4. There is coordinated planning btw govt and industry in PRC to stay at the frontier in AI/AGI/ASI. They are less susceptible to "visionaries" (ie grifters) so you'll find fewer doomers or singularitarians, etc. Certainly not in the top govt positions. The quiet confidence I mentioned extends to AI, not just semiconductors and other key technologies."

Interesting, do you have a link for that? 

US companies are racing toward AGI but the USG isn't. As someone else mentioned, Dylan Patel from Semianalysis does not think China is scale-pilled.

garrison112

As mentioned in another reply, I'm planning to do a lot more research and interviews on this topic, especially with people who are more hawkish on China. I also think it's important that unsupported claims with large stakes get timely pushback, which is in tension with the type of information gathering you're recommending (which is also really important, TBC!).

Claiming that China as a country is racing toward AGI != Chinese AI companies aren't fast following US AI companies, which are explicitly trying to build AGI. This is a big distinction!

garrison106

Hey Seth, appreciate the detailed engagement. I don't think the 2017 report is the best way to understand what China's intentions are WRT to AI, but there was nothing in the report to support Helberg's claim to Reuters. I also cite multiple other sources discussing more recent developments (with the caveat in the piece that they should be taken with a grain of salt). I think the fact that this commission was not able to find evidence for the "China is racing to AGI" claim is actually pretty convincing evidence in itself. I'm very interested in better understanding China's intentions here and plan to deep dive into it over the next few months, but I didn't want to wait until I could exhaustively search for the evidence that the report should have offered while an extremely dangerous and unsupported narrative takes off.

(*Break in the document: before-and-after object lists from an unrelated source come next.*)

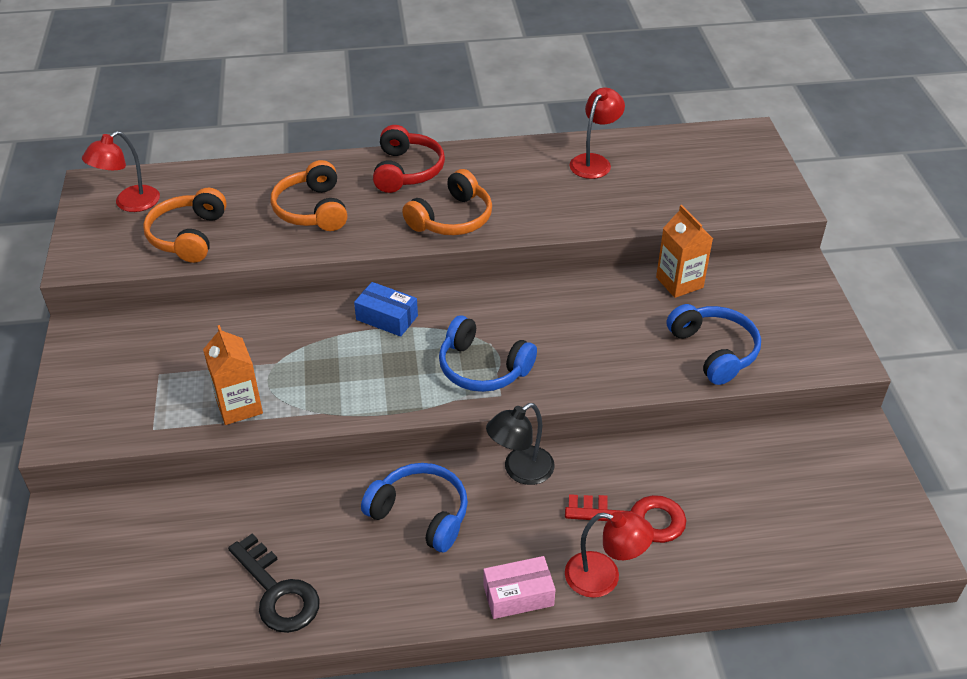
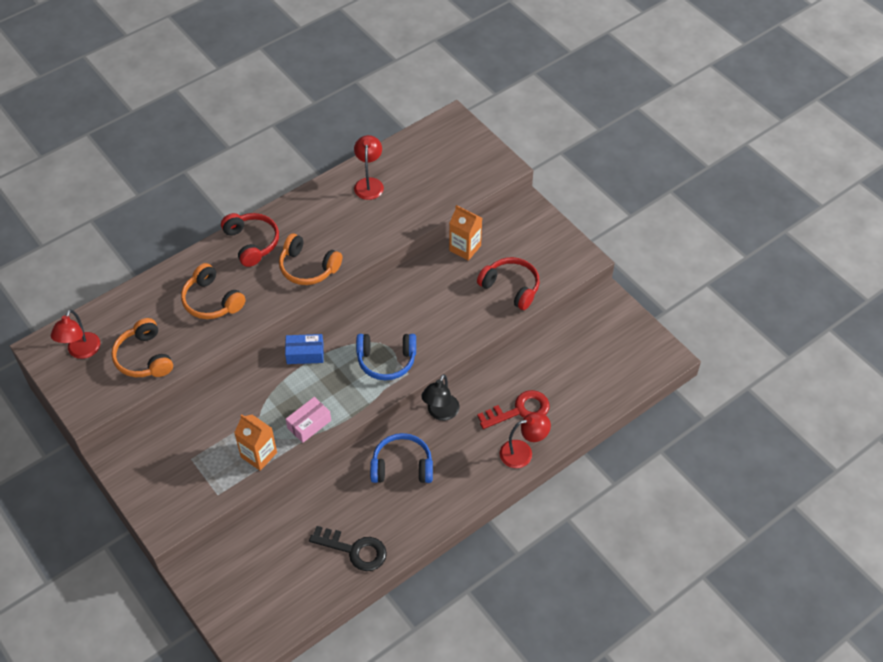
camera: 30 degrees left, 10 degrees up
orange headphones [402,169,492,235] -> orange headphones turned 105 degrees clockwise [279,234,342,285]
pink box [483,556,556,619] -> pink box moved to [286,397,331,443]
blue headphones [667,304,761,385] -> red headphones [477,257,540,310]

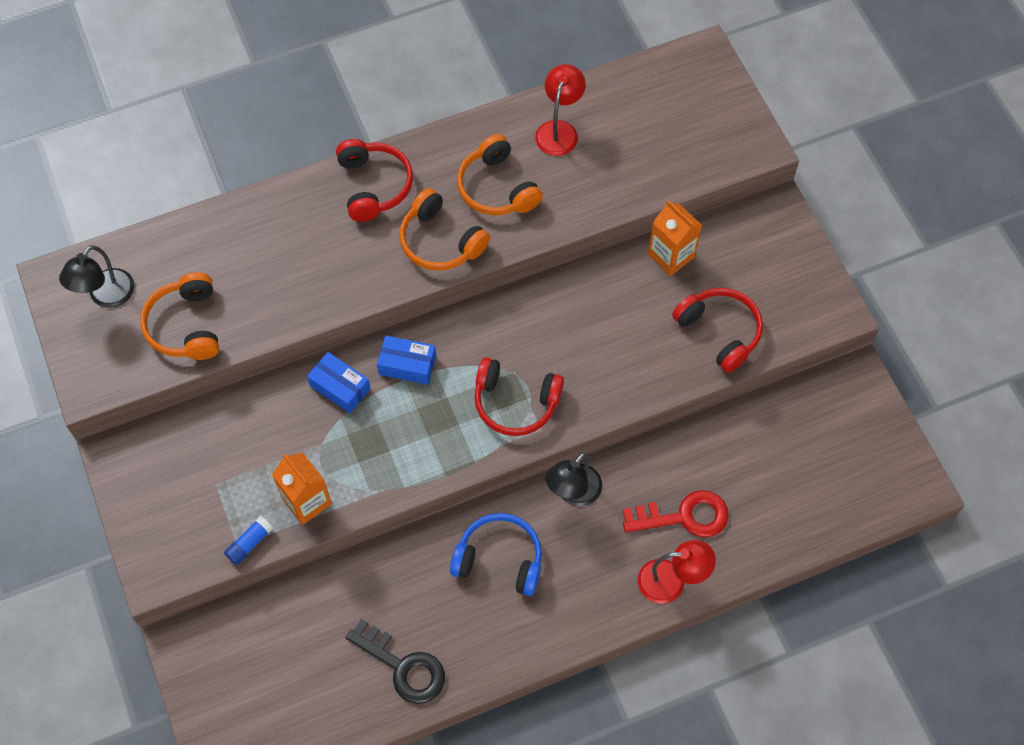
camera: 15 degrees right, 10 degrees up
red lamp [51,309,100,359] -> black lamp [59,245,135,308]
orange headphones [181,263,246,319] -> orange headphones moved to [457,134,543,215]
pink box [286,397,331,443] -> none
blue headphones [356,334,416,380] -> red headphones [474,357,564,436]
none -> blue glue stick [224,516,273,565]
none -> blue box [307,352,370,413]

I also really don't get the error pushback. These really were less technical errors than basic factual errors and incoherent statements. They speak to a sloppiness that should affect how seriously the report should be taken. I'm not one to gatekeep ai expertise, but idt it's too much to expect a congressional commission with a top recommendation to commence in a militaristic AI arms race to have SOMEONE read a draft who knows that chatgpt-3 isn't a thing.

I think this is a misunderstanding of the piece and how journalists typically paraphrase things. The reporters wrote that Ilya told them that results from scaling up pre-training have plateaued. So he probably said something to that effect, but for readability and word-count reasons, they paraphrased it. 

If a reported story from a credible outlet says something like X told us that Y, then the reporters are sourcing claim Y to X, whether or not they include a direct quote. 

The plateau claim also jives with The Information story about OpenAI, as well as a few other similar claims made by people in industry. 

Ilya probably spoke to the reporter(s) for at least a few min, so the quotes you see are a tiny fraction of everything he said.